## Questions to answer
A: In the pumpkin microbes text below, why are planting sites with good sunlight and air circulation recommended against powdery mildew?
B: Please copy word for word the part of the pumpkin microbes text below that opens with the words containing "A seed-borne pathogen, Xanthomonas" and closes with "prevent further disease.".

## Text passage
With Halloween coming up, there are spooky times among us, especially for pumpkin farmers.
Pumpkins are a staple for fall festivities, but they are also a great food and moisture source for microorganisms. Below are three common microbes that contaminate commercial pumpkin farming every season.
Erysiphe cichoracerarum is a fungus that affects the leaves of pumpkin plants, causing powdery mildew. The disease is not fatal but does stunt pumpkin growth. Proper planting sites with good sunlight and air circulation inhibit fungal spread. If growth persists, fungicides may be used to manage plant disease.
A seed-borne pathogen, Xanthomonas campestris causes bacterial spots on the leaves and surface of pumpkin plants. The bacterial spots range in color from white to brown and form scabby or lifted lesions. For healthy pumpkin growth, rotating crops and using copper-based formulations prevent further disease.

## Data listing
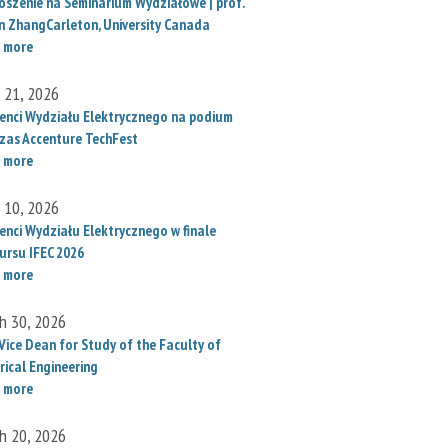
oszenie na Seminarium Wydziałowe | prof.
un ZhangCarleton, University Canada
 more
l 21, 2026
enci Wydziału Elektrycznego na podium
zas Accenture TechFest
 more
l 10, 2026
enci Wydziału Elektrycznego w finale
ursu IFEC 2026
 more
h 30, 2026
Vice Dean for Study of the Faculty of
rical Engineering
 more
h 20, 2026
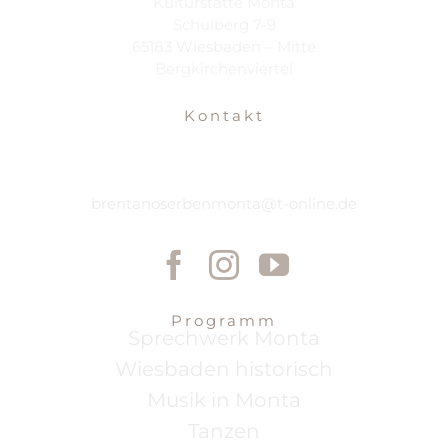
Kulturstätte Monta
Schulberg 7-9
65183 Wiesbaden – Mitte
Bergkirchenviertel
Kontakt
brentanoserbenmonta@t-online.de
Programm
Sprechwerk Monta
Wiesbaden historisch
Musik in Monta
Tanzen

## Task answers
A: Good sunlight and air circulation inhibit the spread of Erysiphe cichoracerarum, the fungus that causes powdery mildew on pumpkin leaves. The disease isn't fatal, but it stunts pumpkin growth.

B:
A seed-borne pathogen, Xanthomonas campestris causes bacterial spots on the leaves and surface of pumpkin plants. The bacterial spots range in color from white to brown and form scabby or lifted lesions. For healthy pumpkin growth, rotating crops and using copper-based formulations prevent further disease.